Setting ALLOWED_TARGETS=* / ALLOWED_ORIGINS=* restores the old open-relay behavior for anyone who forks it and actually wants a general proxy — but you have to opt into that now, loudly.

Layer 2 — resilience

With the security boundary in place I added the reliability layer the diagram’s last two boxes represent, because a proxy that’s a single point of failure for several apps should fail gracefully:

  • resilientFetch — a per-attempt timeout (an AbortController at 8 s) with retry and exponential backoff + jitter for network blips, 429s, and 5xxs, all bounded by a 9 s overall budget that stays under Vercel’s 10 s function limit. 4xxs are never retried; a 429 with a small Retry-After is honored. Timeouts surface as a 504 and other upstream failures as a 502, instead of a misleading 500.
  • An LRU + TTL cache for deterministic 2xx GETs, tagged with X-Proxy-Cache: HIT|MISS. That’s the green short-circuit in the diagram — a hit never touches the upstream.
  • A fixed-window per-IP rate limiter (60/min, with X-RateLimit-Remaining), the 429 rail.
  • A /api/health endpoint that reports whether the allowlists are locked.

The cache and limiter live per warm serverless instance — zero extra infrastructure. A globally-shared version would need something like Vercel KV; per-instance was the right trade for this traffic level.

Layer 3 — the bypass I almost left behind

Here’s the part worth the price of admission. I’d hardened api/proxy.js, shipped it, verified the allowlist returned 403 for a bad host. Done, I thought.

It wasn’t. The hardening went in as a fresh file, but the original repo still contained sibling endpoints from the proxy’s debugging days — api/debug-proxy.js, api/env-test.js, an in-memory logging stack, a dashboard. And Vercel file-routes every api/*.js automatically. debug-proxy.js was an older, unguarded copy of the proxy — ACAO: *, no allowlist, no SSRF check — and it was live in production, sitting right next to the locked-down one.
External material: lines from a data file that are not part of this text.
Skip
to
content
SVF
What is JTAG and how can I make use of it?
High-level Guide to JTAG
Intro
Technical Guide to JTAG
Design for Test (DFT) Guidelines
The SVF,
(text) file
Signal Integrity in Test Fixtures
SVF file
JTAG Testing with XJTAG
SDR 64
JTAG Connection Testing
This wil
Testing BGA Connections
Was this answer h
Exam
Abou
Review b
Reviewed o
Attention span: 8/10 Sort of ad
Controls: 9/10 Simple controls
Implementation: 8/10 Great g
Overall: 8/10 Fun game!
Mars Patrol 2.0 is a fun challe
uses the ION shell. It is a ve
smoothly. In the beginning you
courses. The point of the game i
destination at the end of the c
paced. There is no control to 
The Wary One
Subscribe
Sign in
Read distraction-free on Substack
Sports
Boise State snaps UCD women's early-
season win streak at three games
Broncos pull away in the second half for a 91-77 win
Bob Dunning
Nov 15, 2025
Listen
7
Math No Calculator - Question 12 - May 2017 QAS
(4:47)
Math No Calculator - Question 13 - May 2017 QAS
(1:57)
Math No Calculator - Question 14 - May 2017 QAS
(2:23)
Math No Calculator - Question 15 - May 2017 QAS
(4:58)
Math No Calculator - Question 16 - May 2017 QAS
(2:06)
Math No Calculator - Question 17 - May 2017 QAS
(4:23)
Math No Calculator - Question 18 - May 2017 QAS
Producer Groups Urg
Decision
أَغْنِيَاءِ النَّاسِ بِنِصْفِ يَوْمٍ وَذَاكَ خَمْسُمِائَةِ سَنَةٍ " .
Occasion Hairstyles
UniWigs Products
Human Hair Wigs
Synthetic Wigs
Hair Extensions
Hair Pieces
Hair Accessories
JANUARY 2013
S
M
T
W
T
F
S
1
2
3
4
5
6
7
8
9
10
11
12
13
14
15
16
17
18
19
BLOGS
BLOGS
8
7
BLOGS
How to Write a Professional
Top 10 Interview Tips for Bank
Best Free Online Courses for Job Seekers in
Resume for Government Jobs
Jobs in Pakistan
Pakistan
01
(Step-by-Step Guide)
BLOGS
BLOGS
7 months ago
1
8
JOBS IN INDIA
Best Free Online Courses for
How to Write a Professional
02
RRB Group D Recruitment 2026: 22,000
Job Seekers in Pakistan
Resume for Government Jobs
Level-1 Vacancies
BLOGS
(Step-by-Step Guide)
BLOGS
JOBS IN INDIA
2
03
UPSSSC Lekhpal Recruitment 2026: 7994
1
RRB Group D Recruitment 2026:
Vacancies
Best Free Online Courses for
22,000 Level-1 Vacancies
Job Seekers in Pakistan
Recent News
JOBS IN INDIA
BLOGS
I caught it by probing the deployed endpoints rather than trusting the diff:

GET /api/debug-proxy?url=https://example.com  ->  200, ACAO:*   (open relay!)
GET /api/proxy?url=https://example.com        ->  403           (correctly blocked)

The hardened front door was bolted; the side door was wide open. The fix was to delete the entire dead surface — the debug and test endpoints, the logging stack, the dashboard — and strip the few logging calls proxy.js still made into it. That’s the crossed-out path along the bottom of the diagram. Re-probing afterward, both debug-proxy and env-test returned 404, while the real proxy kept returning 403 for bad hosts and 200 for allowed ones.

The lesson: when you harden something by writing a new clean version rather than editing the vulnerable file in place, go hunting for the old siblings. A framework that turns every file in a directory into a public route will happily keep serving the one you forgot.

Verifying against a real consumer

The satisfying part came from the production logs. Within minutes of the lockdown, that background scanner’s ?url=<random host> probes were all returning 403 — the open-relay abuse, shut. And when I loaded one of the apps that actually depends on the proxy (the grants visualizer), its requests sailed through: 200s and 304s against projects.propublica.org, each carrying Access-Control-Allow-Origin: https://grants.noprofits.org — the scoped header, not *. The allowed path works; everything else is turned away at a gate.

The proxy is still open source, still a single small function, still free to fork. It’s just no longer an open door with my name on it.